What would I change so that story feels fresh? Well, it's now canon that you have to have a sleazy corporate ass making everything harder. In fact, the main character of the game does start as one, only she's a good woman. I wouldn't do that. I would let the player decide the level of sleaziness and if they want to play it psycho or good guy or something in between. Basically Witcherize the game (talking about the game, not the books, where Geralt is a boyscout). Increase personal stakes, give her some competence other than "administrator" - which means she gets to move around talking to people all the time - and a secret to protect. Basically combine the main characters in the game: the admin, the father of Cassandra and the scientist.

  What if the main character is the mother of Cassandra?
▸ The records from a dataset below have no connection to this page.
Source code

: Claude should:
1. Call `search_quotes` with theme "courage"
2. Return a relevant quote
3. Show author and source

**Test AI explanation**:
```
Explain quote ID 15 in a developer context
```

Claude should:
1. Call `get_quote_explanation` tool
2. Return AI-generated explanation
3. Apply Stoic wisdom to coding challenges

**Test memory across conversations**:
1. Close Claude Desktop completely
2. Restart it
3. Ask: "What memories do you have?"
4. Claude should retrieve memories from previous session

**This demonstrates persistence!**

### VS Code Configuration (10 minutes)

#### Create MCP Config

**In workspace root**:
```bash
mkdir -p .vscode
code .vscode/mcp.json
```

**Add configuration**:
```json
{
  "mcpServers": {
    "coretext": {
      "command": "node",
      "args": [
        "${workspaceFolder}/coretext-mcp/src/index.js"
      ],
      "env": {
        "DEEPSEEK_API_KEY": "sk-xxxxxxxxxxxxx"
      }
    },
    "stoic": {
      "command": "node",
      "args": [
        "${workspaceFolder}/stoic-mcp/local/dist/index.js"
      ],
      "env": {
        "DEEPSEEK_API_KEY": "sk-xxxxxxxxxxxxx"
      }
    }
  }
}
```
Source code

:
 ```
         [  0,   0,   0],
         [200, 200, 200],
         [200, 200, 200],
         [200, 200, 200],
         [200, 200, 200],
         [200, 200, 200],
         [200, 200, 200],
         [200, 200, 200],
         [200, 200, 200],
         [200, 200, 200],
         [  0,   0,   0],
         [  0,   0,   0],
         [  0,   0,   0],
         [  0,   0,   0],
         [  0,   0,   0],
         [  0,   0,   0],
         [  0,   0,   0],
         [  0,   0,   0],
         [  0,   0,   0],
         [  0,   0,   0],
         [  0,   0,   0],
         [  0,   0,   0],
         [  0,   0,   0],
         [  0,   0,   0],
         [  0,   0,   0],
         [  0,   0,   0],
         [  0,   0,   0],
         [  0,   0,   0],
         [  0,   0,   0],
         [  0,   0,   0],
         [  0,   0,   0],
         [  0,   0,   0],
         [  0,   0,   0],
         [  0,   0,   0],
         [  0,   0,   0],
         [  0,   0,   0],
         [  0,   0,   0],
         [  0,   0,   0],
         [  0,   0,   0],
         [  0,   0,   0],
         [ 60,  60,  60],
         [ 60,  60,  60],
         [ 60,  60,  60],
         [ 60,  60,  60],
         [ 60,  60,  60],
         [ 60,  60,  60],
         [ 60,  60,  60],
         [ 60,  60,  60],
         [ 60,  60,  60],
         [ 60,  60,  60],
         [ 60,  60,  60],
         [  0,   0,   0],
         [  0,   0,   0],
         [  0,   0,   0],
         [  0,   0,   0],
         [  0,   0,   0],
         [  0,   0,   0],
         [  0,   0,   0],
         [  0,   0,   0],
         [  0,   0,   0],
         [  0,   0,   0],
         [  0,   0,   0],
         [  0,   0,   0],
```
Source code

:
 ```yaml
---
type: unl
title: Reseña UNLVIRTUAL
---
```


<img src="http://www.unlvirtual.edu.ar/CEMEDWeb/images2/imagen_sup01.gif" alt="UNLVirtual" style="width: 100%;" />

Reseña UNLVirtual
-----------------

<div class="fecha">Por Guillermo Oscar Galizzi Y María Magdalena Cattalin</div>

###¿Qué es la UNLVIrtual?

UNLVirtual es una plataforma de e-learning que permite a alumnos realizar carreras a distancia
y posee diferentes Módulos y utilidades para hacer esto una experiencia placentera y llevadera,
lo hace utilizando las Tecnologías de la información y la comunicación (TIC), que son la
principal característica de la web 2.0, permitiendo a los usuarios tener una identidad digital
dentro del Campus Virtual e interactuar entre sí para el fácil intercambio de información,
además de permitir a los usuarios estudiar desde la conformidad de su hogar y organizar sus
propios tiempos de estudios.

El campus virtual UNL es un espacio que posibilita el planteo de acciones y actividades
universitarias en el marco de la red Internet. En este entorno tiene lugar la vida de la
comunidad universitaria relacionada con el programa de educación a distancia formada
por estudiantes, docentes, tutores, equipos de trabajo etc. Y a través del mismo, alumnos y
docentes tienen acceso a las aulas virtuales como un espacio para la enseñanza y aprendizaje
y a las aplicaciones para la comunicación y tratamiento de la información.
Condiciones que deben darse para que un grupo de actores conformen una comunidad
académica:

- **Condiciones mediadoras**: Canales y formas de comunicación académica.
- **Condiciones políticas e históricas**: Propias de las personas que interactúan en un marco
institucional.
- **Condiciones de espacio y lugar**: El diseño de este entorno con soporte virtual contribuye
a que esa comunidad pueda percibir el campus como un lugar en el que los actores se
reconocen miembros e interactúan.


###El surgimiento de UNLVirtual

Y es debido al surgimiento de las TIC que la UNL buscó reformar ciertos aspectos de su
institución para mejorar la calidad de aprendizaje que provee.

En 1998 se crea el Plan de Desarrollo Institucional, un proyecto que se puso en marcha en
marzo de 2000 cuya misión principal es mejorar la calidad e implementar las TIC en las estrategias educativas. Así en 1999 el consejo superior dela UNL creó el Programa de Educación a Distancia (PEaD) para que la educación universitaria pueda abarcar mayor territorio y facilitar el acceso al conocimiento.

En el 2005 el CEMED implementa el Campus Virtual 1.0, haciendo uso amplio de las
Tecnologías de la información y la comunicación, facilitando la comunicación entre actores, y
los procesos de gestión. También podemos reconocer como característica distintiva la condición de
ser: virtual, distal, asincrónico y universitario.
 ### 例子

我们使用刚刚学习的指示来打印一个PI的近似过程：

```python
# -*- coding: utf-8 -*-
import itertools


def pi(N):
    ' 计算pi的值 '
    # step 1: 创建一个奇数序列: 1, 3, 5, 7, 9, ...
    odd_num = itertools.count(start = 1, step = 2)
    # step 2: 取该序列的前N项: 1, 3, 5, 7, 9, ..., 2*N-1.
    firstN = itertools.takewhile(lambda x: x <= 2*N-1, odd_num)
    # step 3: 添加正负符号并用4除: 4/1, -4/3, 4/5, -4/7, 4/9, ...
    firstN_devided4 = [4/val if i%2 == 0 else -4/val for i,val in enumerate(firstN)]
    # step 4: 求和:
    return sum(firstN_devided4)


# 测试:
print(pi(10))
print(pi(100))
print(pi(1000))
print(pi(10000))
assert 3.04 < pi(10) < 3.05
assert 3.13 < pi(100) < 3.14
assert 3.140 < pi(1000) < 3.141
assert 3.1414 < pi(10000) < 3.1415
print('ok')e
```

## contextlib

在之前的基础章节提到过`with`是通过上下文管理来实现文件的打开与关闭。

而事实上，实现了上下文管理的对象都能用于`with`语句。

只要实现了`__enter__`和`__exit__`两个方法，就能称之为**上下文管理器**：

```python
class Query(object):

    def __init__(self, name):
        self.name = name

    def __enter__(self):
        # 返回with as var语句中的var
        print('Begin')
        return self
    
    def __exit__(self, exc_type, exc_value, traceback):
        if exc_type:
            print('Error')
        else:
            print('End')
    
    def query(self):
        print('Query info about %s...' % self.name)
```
Maybe she's not her biological mother, to add some distance, so she could conceivably save her ass and sell her to the company. What if she is afraid something would come up and destroy her life, so she has incentives to leave everybody else behind, maybe even this Cassandra stuff. What is she is indebted to the company and she needs a way out, to add to the desperation? You could add a bit of romantic tension between the soldier and her, making an eventual death more meaningful. You could manipulate people, seduce them, intimidate them or even shoot them, kind of like Vampire: The Masquerade, adding to the agency of the player.

  Because in this game you only run a linear story. There are no alternative outcomes. You fail a mission, you die, and if you played the game already you know what's coming but you can't stop it. Just add a diversity of choice. And I know you will say that this would make the two hour cinematics be 10 hours. Not necessarily. Olden games managed to do wonders reusing parts of animations to construct multiple stories. The knowledge is there.

  Bottom line: a true Alien story, but bringing nothing new to the table. A linear gameplay, that provides little choice other than just go with the flow. The top-down thing, as well as the "command room decision" animations makes it look like a rip-off of Starcraft playing the marines, so it didn't really captivate my imagination. A decent game, but nothing more.